I usually find that when I’m writing about these parts of me that aren’t really me (or not the ‘me’ I recognise) I begin to develop an empathic understanding for how they came to be the way they are. We are all so wounded by life, one way or another, that our crimes against one another are explicable even if not easily forgivable. I like to leave clues for the reader like the trail of breadcrumbs left by Hansel and Gretel in the enchanted forest, so that no one judges too readily the actions that begin to make more sense when the bigger picture unfolds like a well-creased map of the inner world. I suppose that’s something I’ve learned to do over the years, not just through being a psychotherapist but because if you live long enough life gives you the opportunity to run the gamut of relationships. From defenceless child all the way through arrogant youth and dynastic adulthood to vulnerable old age we acquire experience from different perspectives that teaches us we are not simply one thing, and we change and grow and hopefully look back with wisdom and compassion on our younger, ignorant self.

So next time you find yourself thinking, for whatever reason: “I don’t know what got into me!” be assured it was just another glorious or inglorious aspect of you that snuck in through the back door of your mind and pushed its way to the front of the queue of performance artists in your psyche. I wish I could claim originality for saying all the world’s a stage and we are merely players, strutting our stuff and in our lifetime playing many parts – but with so many fellow scribes among my readers I don’t think I’d get away with it.

You can find ‘Dangerous People’ on Amazon by following this link: http://bit.ly/1OKTNBH

And listen to an excerpt from the novel here: https://youtu.be/DEwRM239Lk8

You can discover more about all my books at http://www.lesleyhayes.co.uk

5 thoughts on “The mad headspace of a writer”

  1. … yet again, lesley, your writing ~ incredible as always ~ gently leads the reader to another depth in their psyche to be touched and reminded that it contains not just the rich diversity of the person we believe ourselves to be but the complex and often alarming surprise there is more ~ revelations that can be scary stuff for the weak of heart but providing insight for one curious to learn and emboldened to examine what that is … you are a beacon of light in what can be a very dark cave of unknowns and a reminder that discovery of those lead to understanding of the foibles in ourselves and perhaps an acceptance of the shortcomings in others …

  2. You are so right, Lesley, in that a writer’s characters tend to be aspects of themselves. I do the same thing when people ask which of my characters is “me.” All of them, I say!
    Another phenomenon I have noticed that surprises me is that some readers don’t like ANY characters who are less than pretty much perfect. They say they want to read only about “admirable” people. Seriously, this has been said to me, more than once. I have thought about this and considered that perhaps less admirable characters remind a reader of his or her own faults, which causes discomfort.
    This does not apply to cartoony evil characters–no one minds those. It is the protagonists and antagonists who are recognizably real people who have flaws and faults. Some readers seem quite uncomfortable with them! Have you ever run across this?
    Anyway, I really enjoyed your essay. Rings true for me.
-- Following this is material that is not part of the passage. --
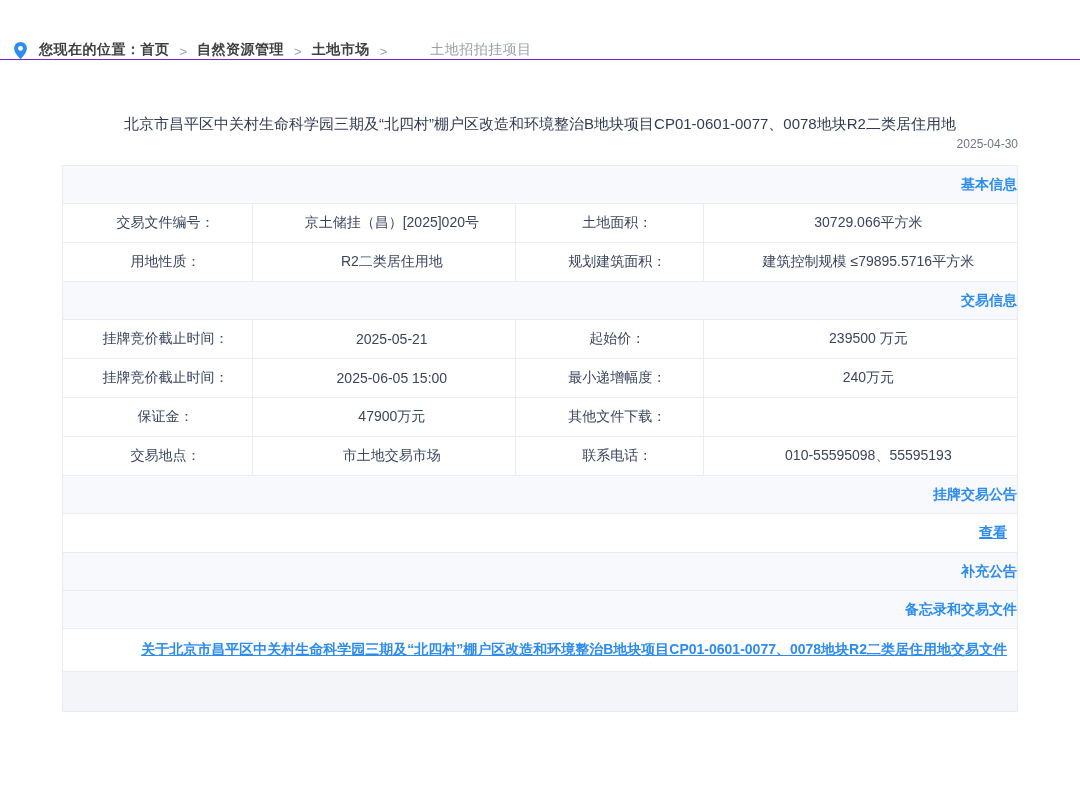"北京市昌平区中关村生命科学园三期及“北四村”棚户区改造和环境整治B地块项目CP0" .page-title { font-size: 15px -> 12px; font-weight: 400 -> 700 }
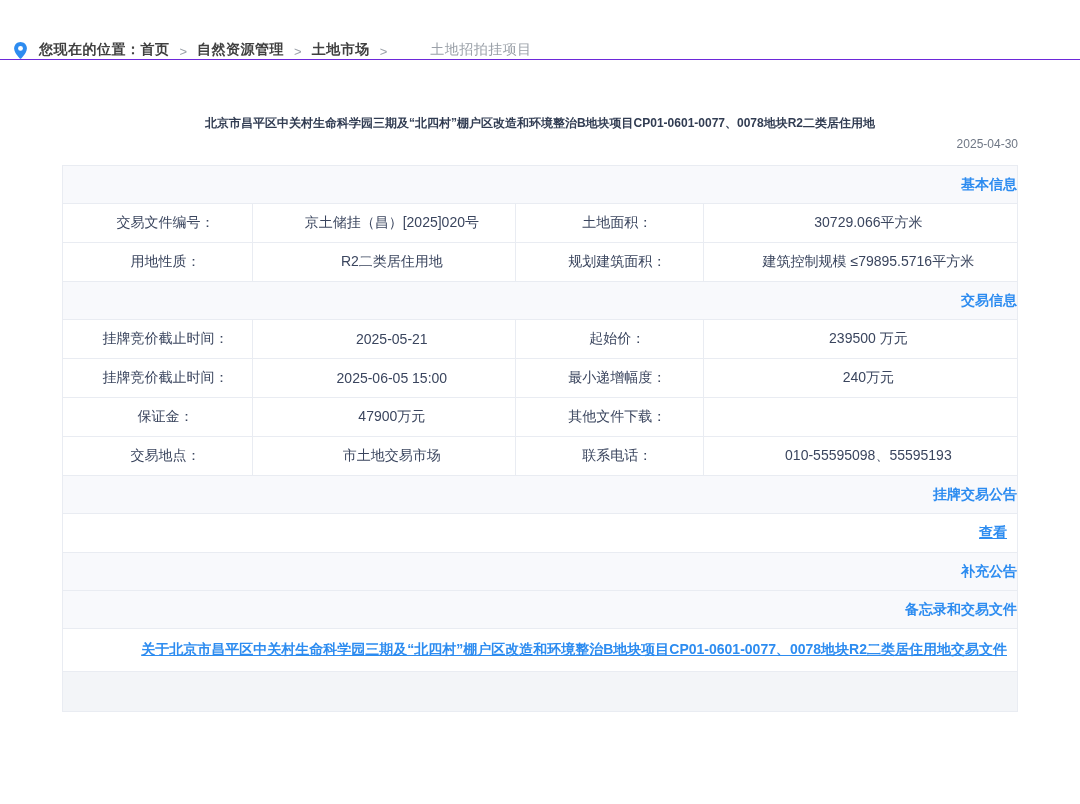"补充公告" tr.r-sec { html: <tr> <td>补充公告</td> </tr> -> none }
  3. Ah lovely Lesley, with everything you write it feels like you were writing exclusively to me and about me. I’m nearly at the end of Dangerous People and loving it. I can so easily slip into each character, it’s scary. I don’t want to admit my Imogen or Lewis sides but they’re lurking there along with my Drew and Violet. I’ve loved everything I’ve read of yours but is particularly great. I’m savouring every delicious sentence.

  4. I love your writing, Lesley, and the depth of character within your words. I love immersing myself into a character’s world and wondering where they came from, not in the book, but in the writer’s psyche! That’s the enquring mind of a fellow writer…
    For me the best part of being a writer is allowing myself the opportunity to escape within minds that wouldn’t come out anywhere but on paper. I love the liberation!